How Father Christmas can cause long term damage to a parent’s relationship with their children 

For most young children, it is an essential part of the magic of Christmas. But letting them believe in Santa Claus does more harm than good, two academics claim.

The spoilsports – presumably with nothing better to do than ruin the much-loved fantasy of Father Christmas flying in by sleigh to deliver presents to children who have been good – insist the myth causes long-term damage to families.

That is because when a child discovers the truth, they will no longer trust their parents, the pair claim in the respected medical journal Lancet Psychiatry.

When a child discovers the truth about Father Christmas, they will no longer trust their parents, claim two academics

When a child discovers the truth about Father Christmas, they will no longer trust their parents, claim two academics

Professor Christopher Boyle, a psychologist at the University of Exeter, and researcher Dr Kathy McKay from the University of New England in Australia, say the fib ‘seems not only acceptable, but also necessary – woe betide the person who tells a child that Santa is a lie before the child works it out for themselves’.

They add: ‘All children will eventually find out they’ve been consistently lied to for years, and this might make them wonder what other lies they’ve been told.

‘If [parents] are capable of lying about something so special and magical, can they be relied upon to continue as the guardians of wisdom and truth?’

Last night Professor Boyle, who does not have children, defended the claims, made in an essay titled A Wonderful Lie.

‘The morality of making children believe in such myths has to be questioned,’ he said. ‘It’s also interesting to ask whether lying in this way will affect children in ways that have not been considered.’

But he admitted it would be difficult to bring up children without using the Santa myth.

And he stressed that it can have a positive effect – including bringing parents and children together.

‘The point is that it is based on a myth, it is based on a lie. There comes a point where the child is going to ask you “Is Santa real?” and at that point you have to decide what to tell them.’ He stressed the essay was not based on his observation of patients, but was theoretical.

'Do your parents still believe in Nigel Farage?'

‘Do your parents still believe in Nigel Farage?’

The authors say the idea that Santa judges you as naughty or nice is terrifying and suggest parents may be motivated by a selfish desire to relive their own childhood. Dr McKay said: ‘The persistence of fandom in stories like Harry Potter, Star Wars and Doctor Who well into adulthood demonstrates this desire to briefly re-enter childhood.’

In the essay, they write: ‘Perhaps the biggest moral breach of the Christmas lie comes with the fact that one day, the truth comes out.

‘Children must all find out eventually that their parents have blatantly and consistently carried on a lie for a number of years.

‘Children may find out from a third party, or through their parents getting bored of the make-believe and making a mistake; both might affect the trust that exists between child and parent.

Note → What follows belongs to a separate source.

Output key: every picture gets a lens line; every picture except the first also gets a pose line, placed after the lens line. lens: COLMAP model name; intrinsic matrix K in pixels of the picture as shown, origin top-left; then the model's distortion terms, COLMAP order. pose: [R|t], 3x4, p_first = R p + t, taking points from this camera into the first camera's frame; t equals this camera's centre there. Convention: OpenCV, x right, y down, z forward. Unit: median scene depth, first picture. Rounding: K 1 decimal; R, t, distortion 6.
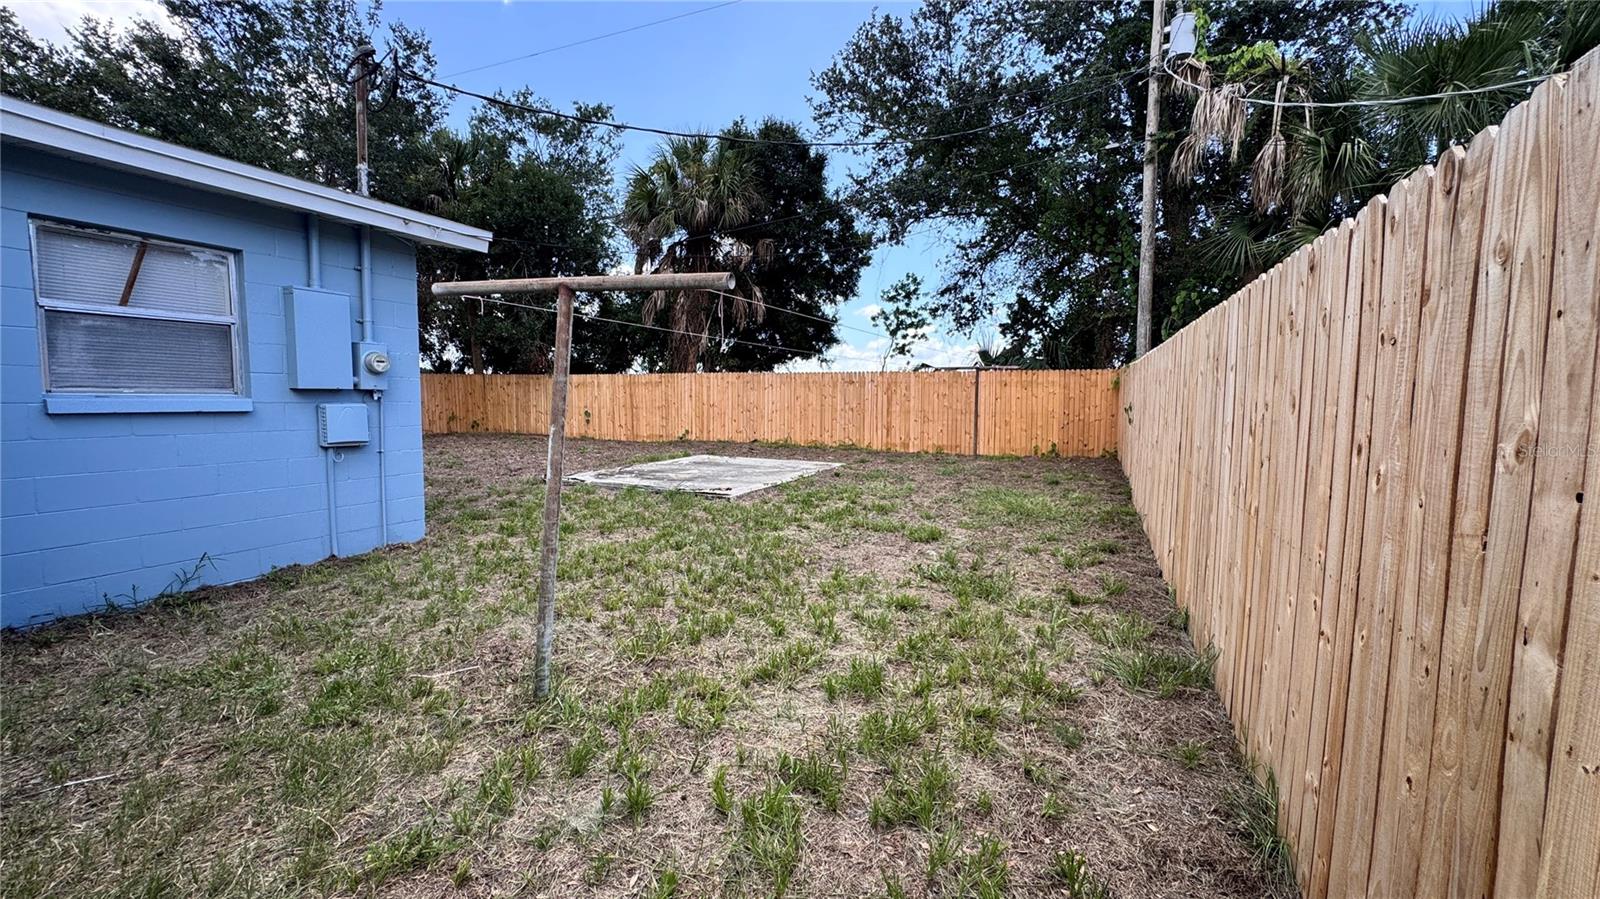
lens RADIAL K [[646.1, 0, 799.8], [0, 646.1, 446.6], [0, 0, 1]] dist [0.003215, 0.000456]
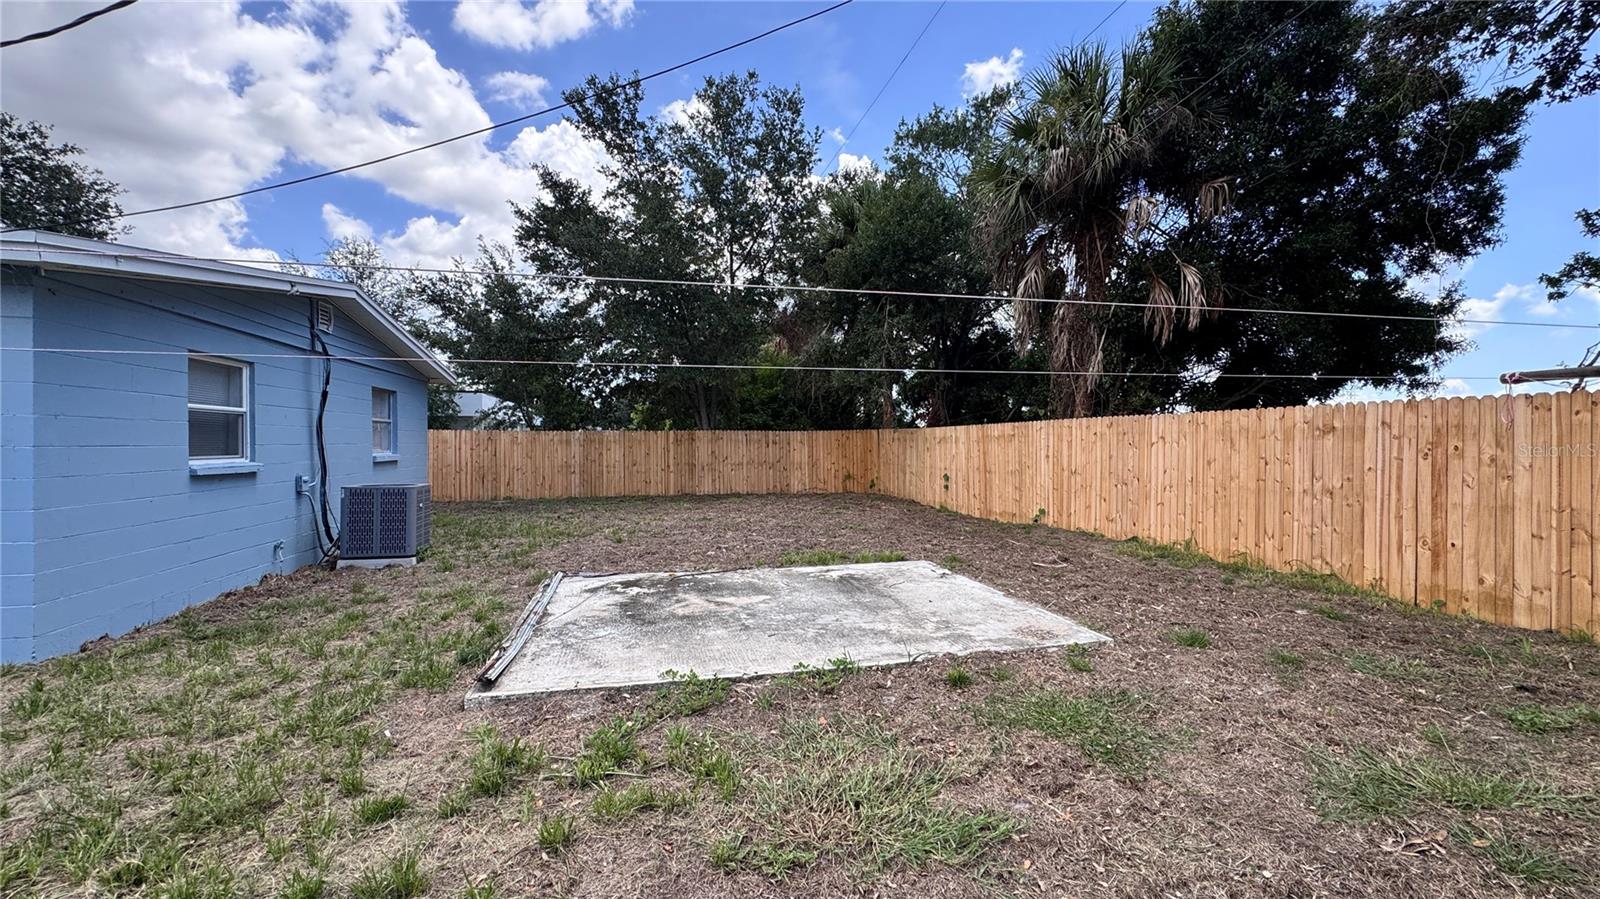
lens RADIAL K [[646.1, 0, 801.6], [0, 646.1, 447.1], [0, 0, 1]] dist [0.003215, 0.000456]
pose [[0.626447, -0.001959, -0.779462, 0.166117], [-0.061432, 0.996762, -0.051878, -0.037124], [0.777040, 0.080382, 0.624298, 0.390854]]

‘If adults have been lying about Santa, even though it has usually been well-intentioned, what else is a lie? If Santa isn’t real, are fairies real? Is magic? Is God?’

Their view echoes that of evolutionary biologist Richard Dawkins, who has previously criticised parents for reading children fairy tales because they instil a false world view. Professor Dawkins, whose controversial 2006 book The God Delusion took aim at religion, claims he was just 21 months when he saw through the myth of Santa.

The Oxford University academic said in a speech two years ago: ‘Is it a good thing to go along with the fantasies of childhood, magical as they are? Or should we be fostering a spirit of scepticism? I think it’s rather pernicious to inculcate into a child a view of the world which includes supernaturalism – we get enough of that anyway.’